Well, I promised my friend Doursean that I’d post some “Angeline the Baker” action on my blog tonight, but when I sat down to the dulcimer, all it wanted to play was “Patty on the Turnpike,” a tune I learned this past weekend in Shepherdstown, WV. And by “learned” I also mean “taught”– I was co-teaching a class with Ken Kolodner on old time fiddle tunes, and this was one that he picked out for the class. Usually when tunes are played extra slow for teaching purposes, there’s a little voice inside my head that says, “C’mon! Hurry it up!” But with this tune, we played it all slow like this for three straight days, and that little voice in my head just said, “Ahhhh.”
I loved it most when I played it on my parents’ Yamaha piano in Cinnaminson… but didn’t have any kind of recording device with me to capture the moment. Still, it’s nice on the dulcimer, although it sounds awfully lonely without my whole big bunch of students playing along. Thanks, everyone, for a wonderful weekend at the Upper Potomac Dulcimer Fest! And especially to Ken, thanks for the tune!

Patty on the Turnpike, Sarah Armstrong’s version (from Hill Country Tunes), recorded on 18th St., March 2009:





Walkin’ in the Parlor

13 01 2009

It’s been a while since I’ve posted a good old fashioned recorded-it-in-my-living-room kind of post.  Partly, that’s because I haven’t been in my living room lately for long enough to record a tune.  But the other evening, Matt came by for some tunes (as well as folk school plotting and scheming), and this is what we made.  Exploring the quiet, the slow, the simple, the serene side of old time music… We’re inching towards the place where old time music meets African music, or at least the kind of African music I love to listen to.  [I reference this mbira post.]  Actually, now that I think about it, most of the traditional mbira music from Zimbabwe I’ve heard is fast and busy… And maybe I’m just really into what Forward Kwenda does when he takes those traditional melodies to a mellower place.  Well certainly I appreciate knowing how to reach that mellower place in old time music.  Matt Evans is the conductor on the express train to old time mellowland…the slowest, quietest, most peaceful train you could ever imagine.  Here’s my first official wish to the universe in 2009: I wish for Matt and myself to someday collaborate with Forward Kwenda.  :)   Crazier things have been wished for on blogs, haven’t they?

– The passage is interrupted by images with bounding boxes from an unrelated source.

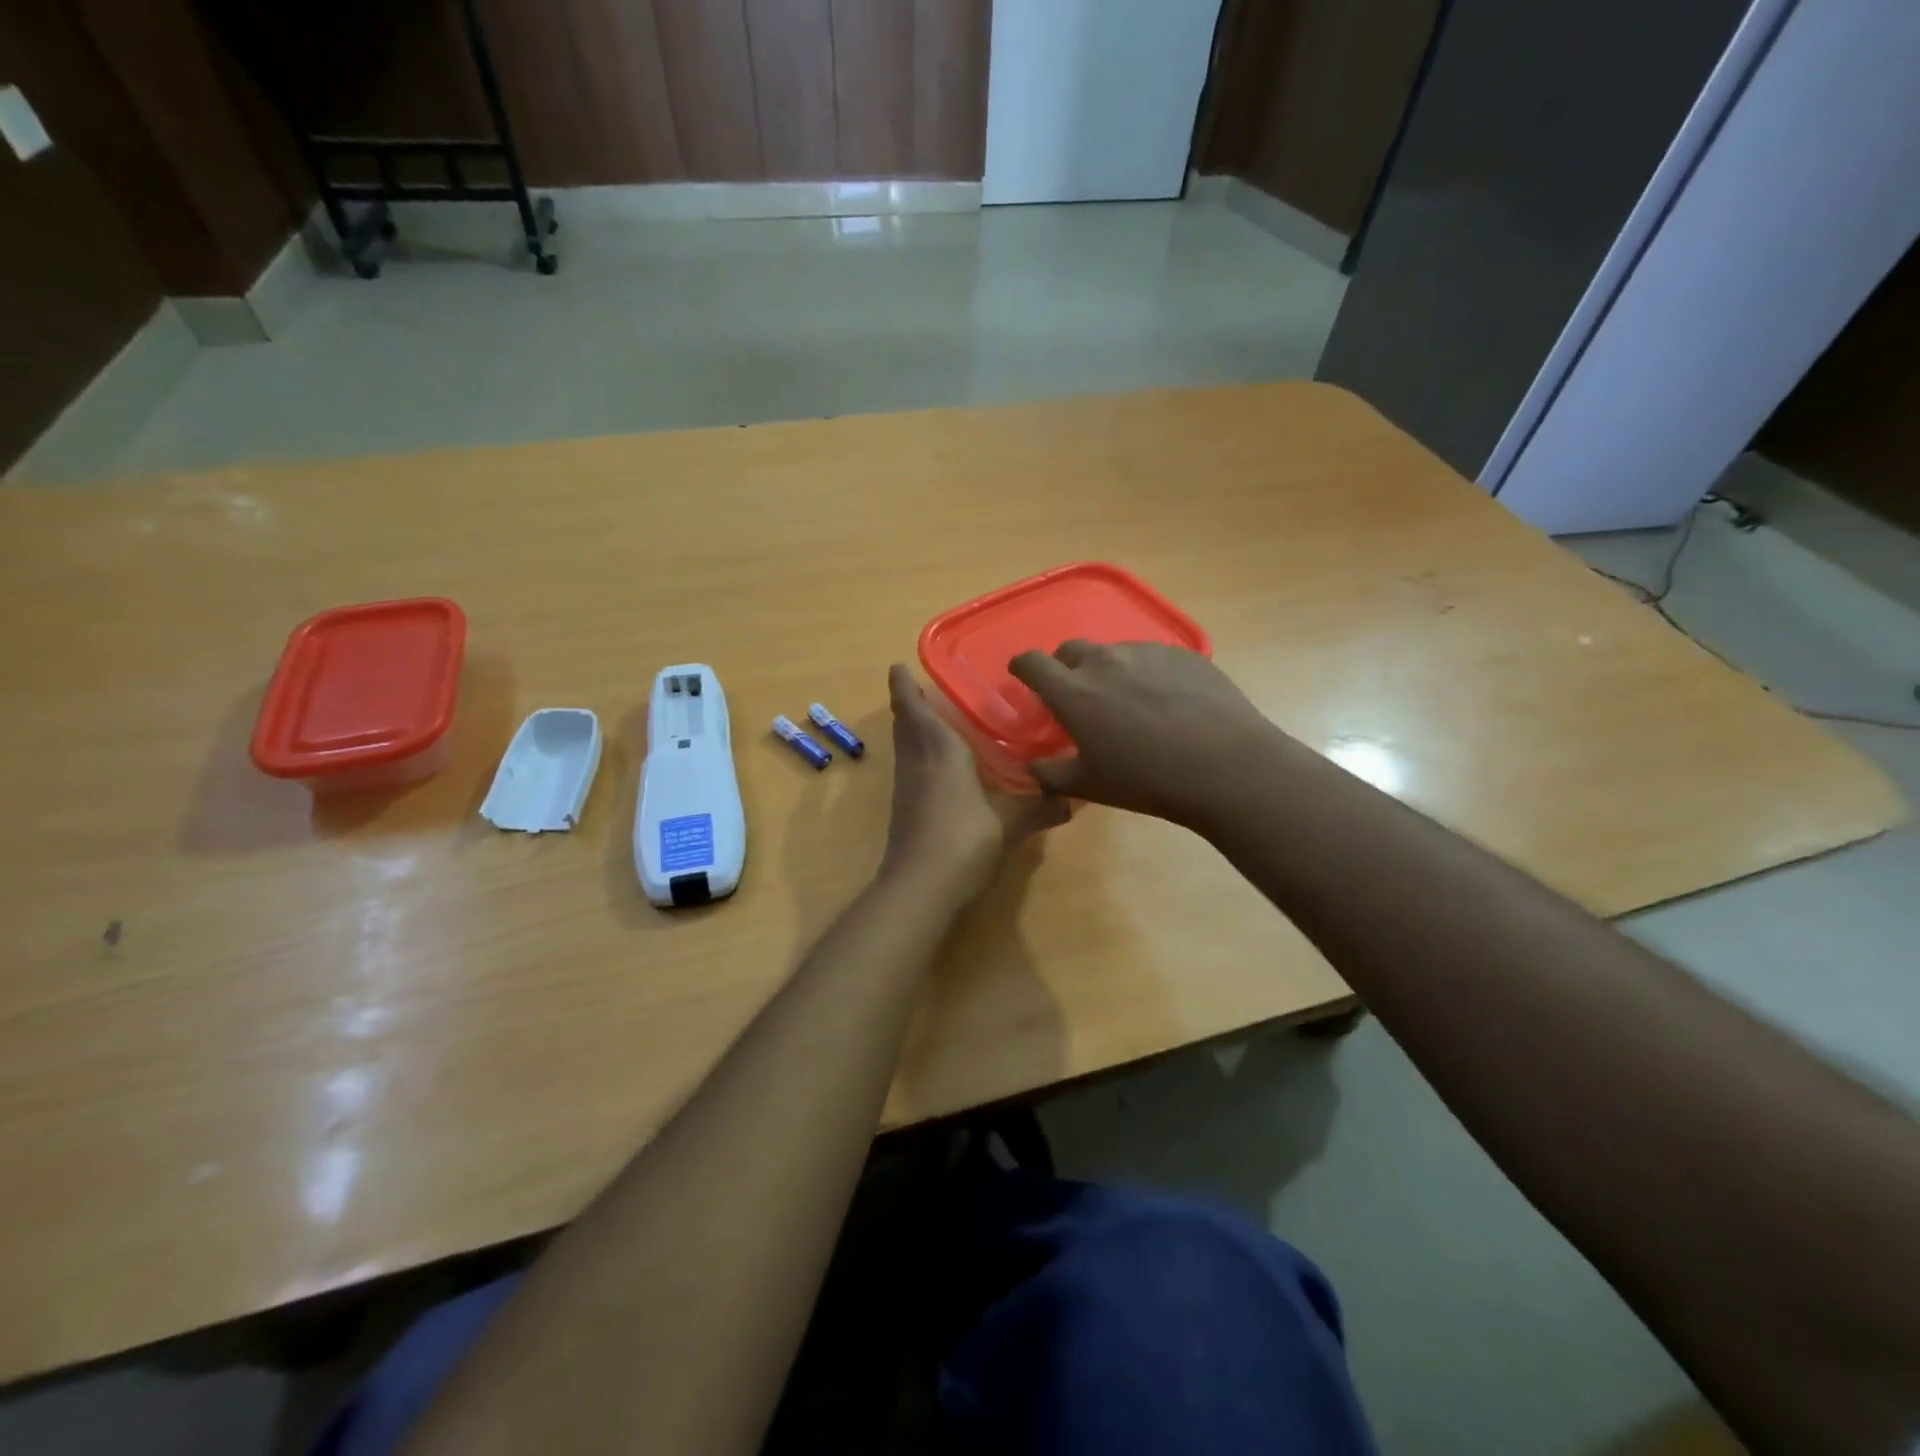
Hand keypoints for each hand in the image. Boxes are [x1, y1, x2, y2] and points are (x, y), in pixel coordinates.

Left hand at [879, 664, 1068, 902]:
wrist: (920, 888)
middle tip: (920, 690)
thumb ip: (1039, 808)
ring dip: (911, 730)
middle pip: (905, 726)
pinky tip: (937, 769)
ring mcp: (907, 789)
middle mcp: (917, 763)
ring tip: (930, 721)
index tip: (897, 667)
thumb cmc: (964, 840)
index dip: (904, 688)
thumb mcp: (1009, 824)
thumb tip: (1072, 800)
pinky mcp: (905, 812)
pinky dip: (918, 757)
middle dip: (908, 705)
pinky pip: (910, 770)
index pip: (916, 710)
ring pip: (905, 748)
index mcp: (940, 752)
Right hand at [1007, 641, 1278, 824]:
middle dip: (1065, 667)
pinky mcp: (1182, 654)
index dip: (1022, 667)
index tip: (1022, 676)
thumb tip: (1031, 766)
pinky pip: (1151, 657)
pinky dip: (1145, 673)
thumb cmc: (1147, 780)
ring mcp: (1146, 652)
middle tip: (1077, 695)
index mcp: (1073, 692)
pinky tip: (1166, 701)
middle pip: (1071, 649)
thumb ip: (1050, 773)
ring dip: (1108, 670)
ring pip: (1113, 652)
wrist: (1226, 766)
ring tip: (1127, 702)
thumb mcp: (1090, 785)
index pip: (1031, 662)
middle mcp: (1105, 661)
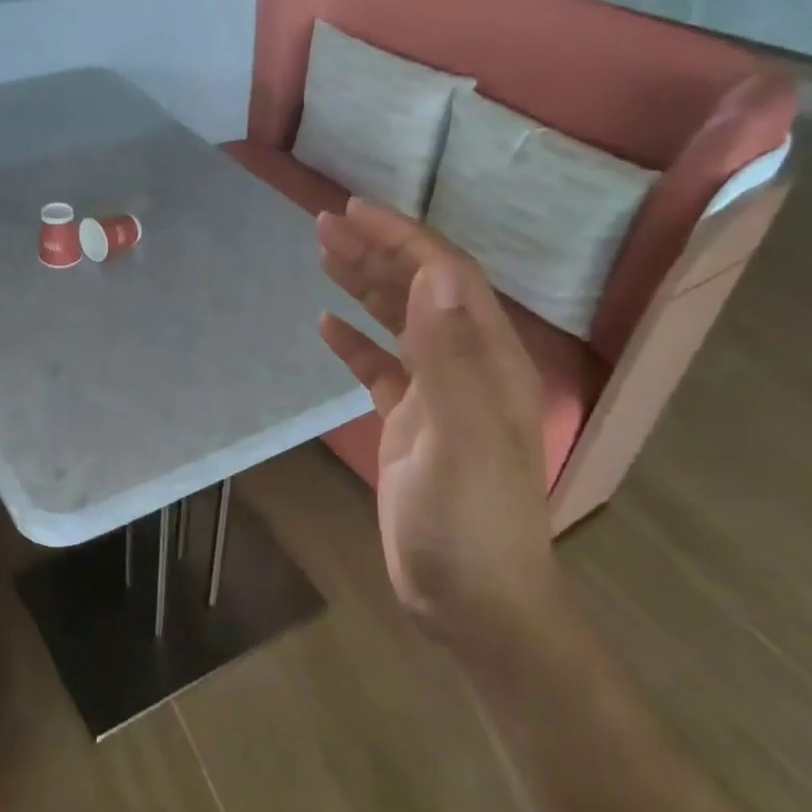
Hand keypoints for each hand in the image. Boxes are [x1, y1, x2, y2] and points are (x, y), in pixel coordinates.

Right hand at [317, 200, 559, 654]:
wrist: (471, 601)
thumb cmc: (469, 522)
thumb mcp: (461, 438)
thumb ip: (451, 355)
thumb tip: (435, 273)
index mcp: (488, 360)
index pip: (446, 278)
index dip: (402, 239)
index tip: (354, 211)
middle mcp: (467, 367)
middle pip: (421, 292)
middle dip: (376, 252)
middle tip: (323, 223)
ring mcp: (438, 397)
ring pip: (400, 324)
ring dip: (364, 287)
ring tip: (323, 255)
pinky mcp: (411, 425)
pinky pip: (381, 370)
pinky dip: (356, 343)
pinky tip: (326, 326)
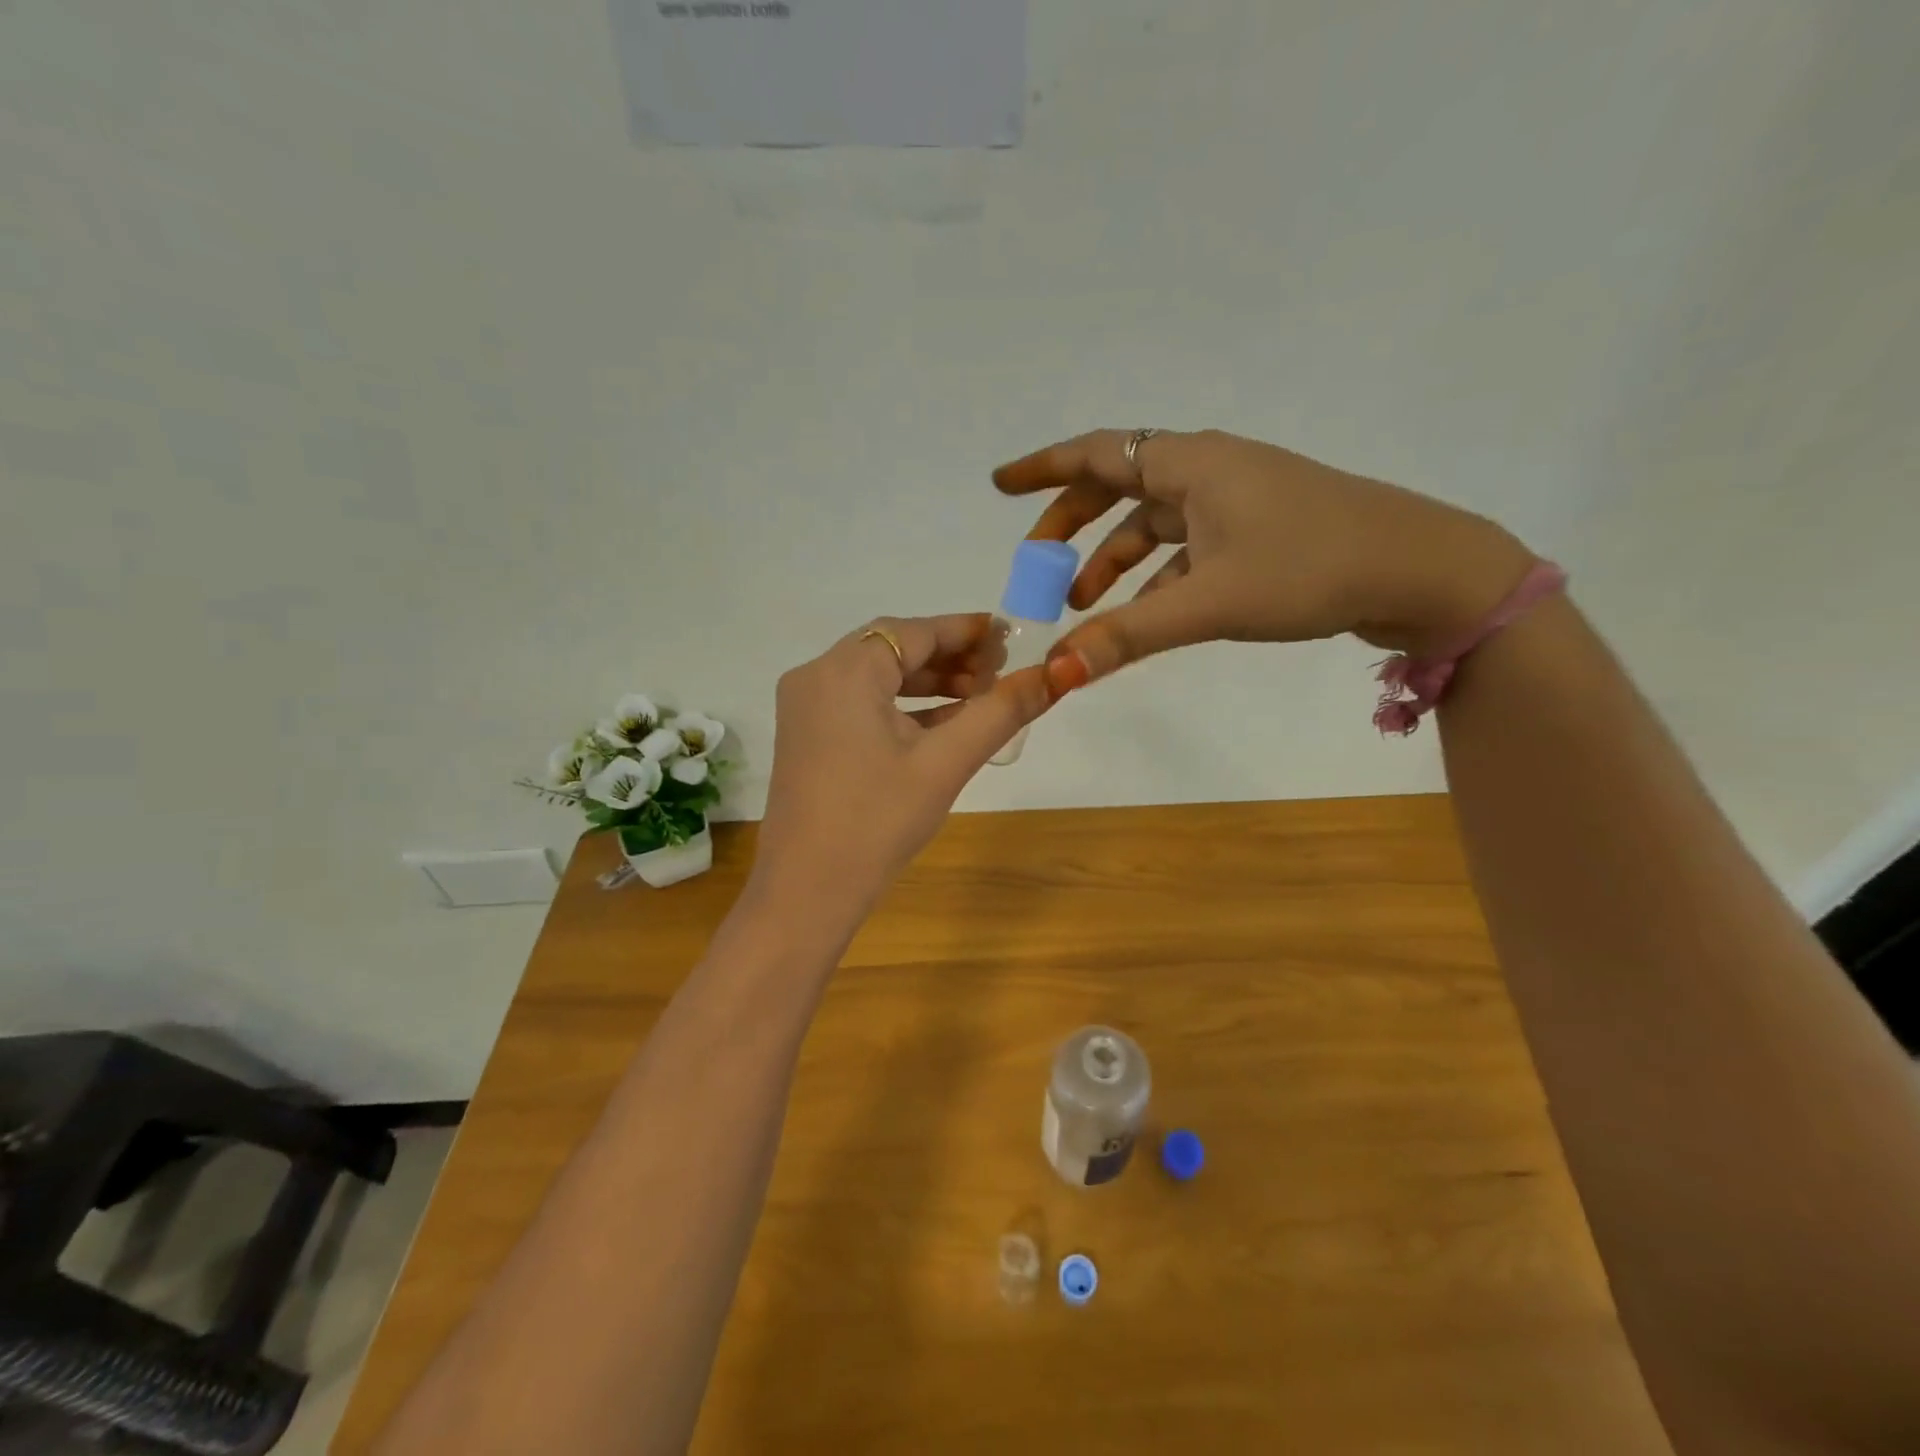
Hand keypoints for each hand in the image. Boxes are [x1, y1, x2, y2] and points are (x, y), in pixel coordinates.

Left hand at [751, 613, 1055, 914]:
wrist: (807, 892)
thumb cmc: (877, 821)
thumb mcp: (945, 762)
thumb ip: (1000, 712)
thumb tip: (1056, 674)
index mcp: (845, 670)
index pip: (914, 631)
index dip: (967, 631)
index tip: (1012, 637)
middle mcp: (817, 676)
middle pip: (894, 649)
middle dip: (950, 658)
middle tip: (1001, 673)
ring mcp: (806, 708)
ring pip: (878, 677)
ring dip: (929, 684)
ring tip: (981, 698)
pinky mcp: (808, 737)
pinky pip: (861, 704)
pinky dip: (902, 708)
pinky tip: (944, 724)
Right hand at [994, 429, 1536, 681]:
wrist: (1421, 570)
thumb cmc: (1311, 567)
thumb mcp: (1210, 603)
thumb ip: (1127, 635)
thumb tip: (1057, 671)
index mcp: (1192, 464)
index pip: (1098, 453)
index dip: (1043, 469)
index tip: (1000, 486)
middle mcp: (1208, 470)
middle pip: (1119, 487)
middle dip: (1071, 524)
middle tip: (1035, 562)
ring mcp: (1236, 500)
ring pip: (1153, 522)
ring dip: (1112, 559)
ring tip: (1081, 603)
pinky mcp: (1256, 531)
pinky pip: (1185, 547)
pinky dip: (1155, 576)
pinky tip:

Walkin’ in the Parlor, recorded by Matt and Christie on 18th St., Chattanooga, Jan 11, 2009.





Summer Memory

8 01 2009

I stumbled across this on YouTube. I think it’s kind of fun that some tourist happened to capture a piece of this unique day when my friend Helen Gubbins was visiting.





Steffaleken

12 11 2008

I’m very happy with the music Lisa Ferguson and I have been making lately.  We conquered a whole slew of Christmas tunes for the upcoming season, and we’ve been polishing the tunes we already have in the repetoire.  This one, Steffaleken from Norway, is one of our favorites.  We haven’t reached the perfect arrangement with it yet, but we always have fun when we play it.  Lisa and I will be playing in St. Elmo on Saturday, November 29th at 11am, and we’re looking for some more Christmas gigs– so get in touch if you can use some beautiful dulcimer music for your event!





New (old) Hammond Organ

15 10 2008

Wonders never cease.  How have I made it this far in life without ever laying hands on one of these bad boys??  I was skeptical at first about having an instrument in the house that required (gasp!) electricity, but when I sat down at that estate sale to try it out, and found the F# diminished chord button, I was smitten.  Forty dollars later, I’m now the proud owner of a wonderful nineteen-fifty-something Hammond S-100 chord organ.  And it’s awesome.

I now feel like I could have the coolest Halloween house on the block AND audition for the Lookouts.  That’d be a sweet summer gig!  How is Chattanooga letting them get away with having no live organist anyway?